Sepulcro abierto es su garganta;
Con su lengua engañan.
Veneno de áspides hay debajo de sus labios;
Su boca está llena de maldición y de amargura.
Sus pies se apresuran para derramar sangre;
Quebranto y desventura hay en sus caminos;
Y no conocieron camino de paz.

No hay temor de Dios delante de sus ojos.” Romanos 3:10-18

Este artículo ha sido publicado en el año 2005 en el diario El Universo de Ecuador:

¿Hacia un gobierno mundial?

Sesenta años atrás el mundo salía de su hora más difícil. Después de cincuenta y seis o cincuenta y ocho millones de muertos, la conciencia colectiva de la humanidad se expresó en la creación de la ONU, una Asamblea de todos los pueblos del mundo para aprender a vivir en paz y en el respeto a los Derechos Humanos, conforme se lo proclamó y firmó en San Francisco en 1945.

En estas seis décadas, la vida cotidiana de los seres humanos ha cambiado de manera más amplia, rápida y profunda que en cualquier otra etapa en los siete millones de años de evolución. En palabras que suenan cada vez más alto, asistimos a un cambio de época, sino que resulta difícil verlo porque estamos metidos de lleno en el proceso, sin tener la perspectiva suficiente para apreciar las dimensiones del bosque, peor para saber cómo cuidarlo.

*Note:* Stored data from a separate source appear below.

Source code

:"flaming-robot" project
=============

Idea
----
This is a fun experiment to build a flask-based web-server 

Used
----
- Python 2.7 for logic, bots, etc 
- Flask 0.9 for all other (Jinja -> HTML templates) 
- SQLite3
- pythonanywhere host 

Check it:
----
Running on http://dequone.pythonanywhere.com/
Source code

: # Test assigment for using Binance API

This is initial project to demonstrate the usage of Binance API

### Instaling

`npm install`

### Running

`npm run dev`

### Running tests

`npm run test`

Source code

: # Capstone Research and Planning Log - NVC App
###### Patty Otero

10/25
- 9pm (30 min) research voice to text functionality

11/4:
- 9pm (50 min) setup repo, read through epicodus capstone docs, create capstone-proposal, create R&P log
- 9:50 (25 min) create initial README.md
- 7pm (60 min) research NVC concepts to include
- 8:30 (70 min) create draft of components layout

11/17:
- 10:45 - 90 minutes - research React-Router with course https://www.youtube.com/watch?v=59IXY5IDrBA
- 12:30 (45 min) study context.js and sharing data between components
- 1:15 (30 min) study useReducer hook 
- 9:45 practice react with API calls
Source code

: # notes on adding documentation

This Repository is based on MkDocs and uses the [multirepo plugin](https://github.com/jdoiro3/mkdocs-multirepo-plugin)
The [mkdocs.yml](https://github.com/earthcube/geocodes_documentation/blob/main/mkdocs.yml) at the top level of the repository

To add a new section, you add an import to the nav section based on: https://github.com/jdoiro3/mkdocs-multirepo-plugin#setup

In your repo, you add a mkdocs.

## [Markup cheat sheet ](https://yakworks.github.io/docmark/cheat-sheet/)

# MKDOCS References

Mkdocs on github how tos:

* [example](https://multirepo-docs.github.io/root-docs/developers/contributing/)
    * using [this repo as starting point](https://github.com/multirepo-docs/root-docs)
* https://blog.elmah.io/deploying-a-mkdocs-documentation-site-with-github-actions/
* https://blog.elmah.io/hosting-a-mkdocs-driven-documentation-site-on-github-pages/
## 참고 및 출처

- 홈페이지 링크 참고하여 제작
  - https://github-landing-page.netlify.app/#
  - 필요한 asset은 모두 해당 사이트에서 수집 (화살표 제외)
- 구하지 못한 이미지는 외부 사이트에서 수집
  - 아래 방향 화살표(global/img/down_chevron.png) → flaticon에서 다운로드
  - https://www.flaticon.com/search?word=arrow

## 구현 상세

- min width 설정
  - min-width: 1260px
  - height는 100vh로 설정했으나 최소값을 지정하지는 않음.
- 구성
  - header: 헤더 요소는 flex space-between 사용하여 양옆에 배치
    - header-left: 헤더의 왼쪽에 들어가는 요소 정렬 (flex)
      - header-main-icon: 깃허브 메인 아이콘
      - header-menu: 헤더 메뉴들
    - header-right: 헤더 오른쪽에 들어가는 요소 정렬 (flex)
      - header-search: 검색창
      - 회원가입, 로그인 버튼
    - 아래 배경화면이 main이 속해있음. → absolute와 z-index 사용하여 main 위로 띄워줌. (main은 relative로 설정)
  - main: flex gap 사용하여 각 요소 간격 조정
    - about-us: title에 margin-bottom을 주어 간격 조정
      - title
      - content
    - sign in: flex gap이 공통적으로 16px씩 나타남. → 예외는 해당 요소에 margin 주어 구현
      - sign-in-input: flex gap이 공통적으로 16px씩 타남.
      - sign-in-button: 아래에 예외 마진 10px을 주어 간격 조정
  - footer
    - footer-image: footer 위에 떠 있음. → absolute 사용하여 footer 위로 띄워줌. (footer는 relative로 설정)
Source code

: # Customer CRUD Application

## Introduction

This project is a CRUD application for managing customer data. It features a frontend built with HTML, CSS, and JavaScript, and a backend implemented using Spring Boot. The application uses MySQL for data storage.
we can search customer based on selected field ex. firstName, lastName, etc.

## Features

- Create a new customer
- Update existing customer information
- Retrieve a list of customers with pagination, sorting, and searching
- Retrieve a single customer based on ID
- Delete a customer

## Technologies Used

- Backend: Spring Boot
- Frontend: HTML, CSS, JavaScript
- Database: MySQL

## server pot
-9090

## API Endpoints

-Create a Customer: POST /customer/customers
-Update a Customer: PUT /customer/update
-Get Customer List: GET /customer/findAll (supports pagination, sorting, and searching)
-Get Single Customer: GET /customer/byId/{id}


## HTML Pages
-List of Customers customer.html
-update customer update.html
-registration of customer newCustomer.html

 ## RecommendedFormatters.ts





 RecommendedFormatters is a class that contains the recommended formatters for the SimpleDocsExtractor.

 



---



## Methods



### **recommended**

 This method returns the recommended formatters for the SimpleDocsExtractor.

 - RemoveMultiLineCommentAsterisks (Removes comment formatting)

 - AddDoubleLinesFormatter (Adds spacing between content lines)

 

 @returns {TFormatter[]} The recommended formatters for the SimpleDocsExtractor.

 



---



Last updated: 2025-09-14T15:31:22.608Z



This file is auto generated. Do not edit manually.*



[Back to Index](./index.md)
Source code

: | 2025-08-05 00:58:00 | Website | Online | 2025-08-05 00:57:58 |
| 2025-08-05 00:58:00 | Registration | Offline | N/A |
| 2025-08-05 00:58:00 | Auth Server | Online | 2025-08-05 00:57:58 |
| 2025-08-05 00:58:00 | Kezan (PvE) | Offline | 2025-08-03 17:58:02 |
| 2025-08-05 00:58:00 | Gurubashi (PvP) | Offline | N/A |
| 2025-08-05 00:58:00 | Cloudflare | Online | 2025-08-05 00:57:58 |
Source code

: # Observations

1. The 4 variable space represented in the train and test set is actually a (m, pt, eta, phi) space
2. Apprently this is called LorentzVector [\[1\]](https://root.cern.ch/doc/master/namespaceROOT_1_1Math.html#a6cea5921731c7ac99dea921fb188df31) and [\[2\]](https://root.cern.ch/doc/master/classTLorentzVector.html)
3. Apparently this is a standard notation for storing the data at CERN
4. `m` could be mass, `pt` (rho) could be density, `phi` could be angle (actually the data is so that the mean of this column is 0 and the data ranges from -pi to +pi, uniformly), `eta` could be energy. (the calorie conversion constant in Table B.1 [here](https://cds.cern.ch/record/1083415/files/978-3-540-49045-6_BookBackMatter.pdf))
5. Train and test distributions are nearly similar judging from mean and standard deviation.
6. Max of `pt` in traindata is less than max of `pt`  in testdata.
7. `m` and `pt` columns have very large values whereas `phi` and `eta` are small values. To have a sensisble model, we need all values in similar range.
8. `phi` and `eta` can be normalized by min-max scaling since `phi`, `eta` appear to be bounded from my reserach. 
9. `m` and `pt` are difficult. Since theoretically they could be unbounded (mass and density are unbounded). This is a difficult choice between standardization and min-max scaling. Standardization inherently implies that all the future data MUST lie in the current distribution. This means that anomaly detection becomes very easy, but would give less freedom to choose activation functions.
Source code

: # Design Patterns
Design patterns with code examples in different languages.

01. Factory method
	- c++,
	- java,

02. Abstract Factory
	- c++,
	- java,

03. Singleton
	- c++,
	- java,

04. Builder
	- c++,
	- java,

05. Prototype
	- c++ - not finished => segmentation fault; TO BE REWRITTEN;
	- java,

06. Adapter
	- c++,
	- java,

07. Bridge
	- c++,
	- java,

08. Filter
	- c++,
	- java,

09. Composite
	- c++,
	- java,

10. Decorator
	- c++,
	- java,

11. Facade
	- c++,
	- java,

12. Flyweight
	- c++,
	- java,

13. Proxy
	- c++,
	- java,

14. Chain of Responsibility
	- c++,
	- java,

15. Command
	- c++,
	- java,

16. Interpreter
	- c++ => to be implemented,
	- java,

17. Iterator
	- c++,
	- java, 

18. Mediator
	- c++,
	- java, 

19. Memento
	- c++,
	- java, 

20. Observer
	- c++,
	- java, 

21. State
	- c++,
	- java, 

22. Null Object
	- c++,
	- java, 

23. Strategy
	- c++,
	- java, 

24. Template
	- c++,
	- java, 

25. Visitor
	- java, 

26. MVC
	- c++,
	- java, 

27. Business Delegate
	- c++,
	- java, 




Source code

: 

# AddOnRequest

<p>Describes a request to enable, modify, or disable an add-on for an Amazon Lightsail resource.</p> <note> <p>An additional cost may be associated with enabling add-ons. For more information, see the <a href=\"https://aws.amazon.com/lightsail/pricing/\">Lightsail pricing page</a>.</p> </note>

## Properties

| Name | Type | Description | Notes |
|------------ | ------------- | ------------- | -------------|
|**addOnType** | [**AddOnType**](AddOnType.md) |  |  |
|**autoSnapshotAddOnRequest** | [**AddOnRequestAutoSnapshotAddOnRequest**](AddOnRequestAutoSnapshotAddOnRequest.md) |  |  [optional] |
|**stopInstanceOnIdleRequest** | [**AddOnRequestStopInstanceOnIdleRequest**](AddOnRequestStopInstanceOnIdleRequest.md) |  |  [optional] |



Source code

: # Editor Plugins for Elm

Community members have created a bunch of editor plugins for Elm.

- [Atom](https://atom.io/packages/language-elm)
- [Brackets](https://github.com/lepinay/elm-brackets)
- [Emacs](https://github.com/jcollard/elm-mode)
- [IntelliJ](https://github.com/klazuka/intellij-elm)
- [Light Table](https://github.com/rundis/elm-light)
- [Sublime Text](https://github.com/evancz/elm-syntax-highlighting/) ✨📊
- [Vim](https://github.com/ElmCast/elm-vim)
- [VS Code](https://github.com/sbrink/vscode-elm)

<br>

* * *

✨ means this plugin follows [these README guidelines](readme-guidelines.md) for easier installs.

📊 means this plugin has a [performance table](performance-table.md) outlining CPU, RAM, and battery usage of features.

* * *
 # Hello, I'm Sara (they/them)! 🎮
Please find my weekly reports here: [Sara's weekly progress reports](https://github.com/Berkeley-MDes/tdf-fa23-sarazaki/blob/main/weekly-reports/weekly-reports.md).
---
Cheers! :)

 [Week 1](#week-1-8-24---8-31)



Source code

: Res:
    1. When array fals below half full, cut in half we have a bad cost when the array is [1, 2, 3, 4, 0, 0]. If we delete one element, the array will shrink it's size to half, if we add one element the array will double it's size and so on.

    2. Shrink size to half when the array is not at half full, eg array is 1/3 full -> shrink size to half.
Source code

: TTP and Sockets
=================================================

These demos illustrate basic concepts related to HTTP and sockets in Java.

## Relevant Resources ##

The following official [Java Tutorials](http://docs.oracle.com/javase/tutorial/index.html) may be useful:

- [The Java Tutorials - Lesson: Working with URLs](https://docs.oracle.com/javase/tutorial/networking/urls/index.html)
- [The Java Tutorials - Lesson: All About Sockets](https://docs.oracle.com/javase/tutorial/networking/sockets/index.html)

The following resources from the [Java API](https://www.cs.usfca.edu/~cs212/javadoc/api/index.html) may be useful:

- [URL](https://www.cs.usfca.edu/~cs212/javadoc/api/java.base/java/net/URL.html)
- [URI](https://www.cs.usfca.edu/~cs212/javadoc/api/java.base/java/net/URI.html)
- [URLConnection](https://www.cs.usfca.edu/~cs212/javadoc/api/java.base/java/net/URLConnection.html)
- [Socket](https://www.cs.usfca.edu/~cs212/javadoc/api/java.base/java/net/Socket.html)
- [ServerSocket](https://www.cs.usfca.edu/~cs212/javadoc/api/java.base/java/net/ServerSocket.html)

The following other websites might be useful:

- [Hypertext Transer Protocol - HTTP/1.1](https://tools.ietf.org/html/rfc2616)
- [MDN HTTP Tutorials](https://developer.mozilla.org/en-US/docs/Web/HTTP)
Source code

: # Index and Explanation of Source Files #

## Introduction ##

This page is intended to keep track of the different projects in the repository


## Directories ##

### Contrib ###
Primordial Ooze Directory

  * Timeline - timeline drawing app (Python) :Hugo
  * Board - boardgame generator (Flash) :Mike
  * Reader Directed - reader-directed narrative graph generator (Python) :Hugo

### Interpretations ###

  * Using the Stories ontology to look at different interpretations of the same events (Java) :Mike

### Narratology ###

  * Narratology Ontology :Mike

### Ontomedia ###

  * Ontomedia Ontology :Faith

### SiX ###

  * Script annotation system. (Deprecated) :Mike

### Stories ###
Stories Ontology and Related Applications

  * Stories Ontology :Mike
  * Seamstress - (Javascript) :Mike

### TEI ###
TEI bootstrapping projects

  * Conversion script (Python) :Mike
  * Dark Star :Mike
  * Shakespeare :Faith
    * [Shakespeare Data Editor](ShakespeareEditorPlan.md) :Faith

Los problemas se nos presentan ahora en su dimensión planetaria y apenas empezamos a entenderlo. Sobreexplotación y desperdicio de recursos naturales, pobreza y riqueza extremas, insalubridad y enfermedades curables que no son extirpadas, desigualdades sociales en aumento, constituyen el trasfondo de tendencias arraigadas que nos llevan otra vez hacia la guerra y la dominación de unos pueblos por otros. Solo es posible afrontarlos siguiendo el camino que nos lleve hacia un gobierno mundial democrático ejercido por todos los pueblos de la Tierra.

A la ONU se la critica por no haber sido capaz de evitar gravísimos conflictos sociales y bélicos, por lentitud y corrupción y por no haber podido avanzar en la consecución de las “metas del milenio”, un conjunto de compromisos asumidos por todos los países, especialmente los “desarrollados”, tendientes a solucionar los problemas antes anotados, algunos de los cuales pueden lograrse con inversiones relativamente baratas. Pero se comprenderá enseguida que el problema no está en la Organización en sí misma, sino en la estructuración actual de la sociedad mundial, una minoría que lo tiene todo en exceso contra una inmensa mayoría desprovista de lo esencial.

Lo que sí se refleja en la Organización es el desnivel extremo en la distribución de cargas y beneficios. La norma es que cada país aporte de acuerdo con sus ingresos y que todos tengan igual voto, pero eso es puramente teórico, porque el verdadero poder no está en la Asamblea General, de la cual forman parte todos los estados miembros, sino en el Consejo de Seguridad, donde hay cinco países que imponen sus voluntades por encima de los otros diez integrantes y de los demás estados, tal cual se ha demostrado dramáticamente cuando Estados Unidos invadió Iraq.

La solución no está en decir que la ONU no sirve, porque ello contribuiría a su debilitamiento o tal vez su desaparición, sumiendo al mundo en el caos. Está en la reforma profunda de la Organización para hacer posible el cumplimiento de sus propósitos esenciales, lo cual no surgirá de las potencias dominantes sino de los pueblos pobres de la Tierra, mediante un ejercicio colectivo de dignidad. Lo que viene, a lo largo del siglo XXI, es enfrentar los desafíos actuales y otros mayores: alimentar a una población que podría multiplicarse diez veces antes de que el siglo termine, detener y aun revertir en parte el deterioro del planeta, organizar la salida pacífica de la humanidad al espacio.

Otro mundo es posible. Para eso se necesita desarrollar sobre bases firmes una nueva organización política con dimensiones y alcance planetario. ¿Seremos capaces de hacerlo?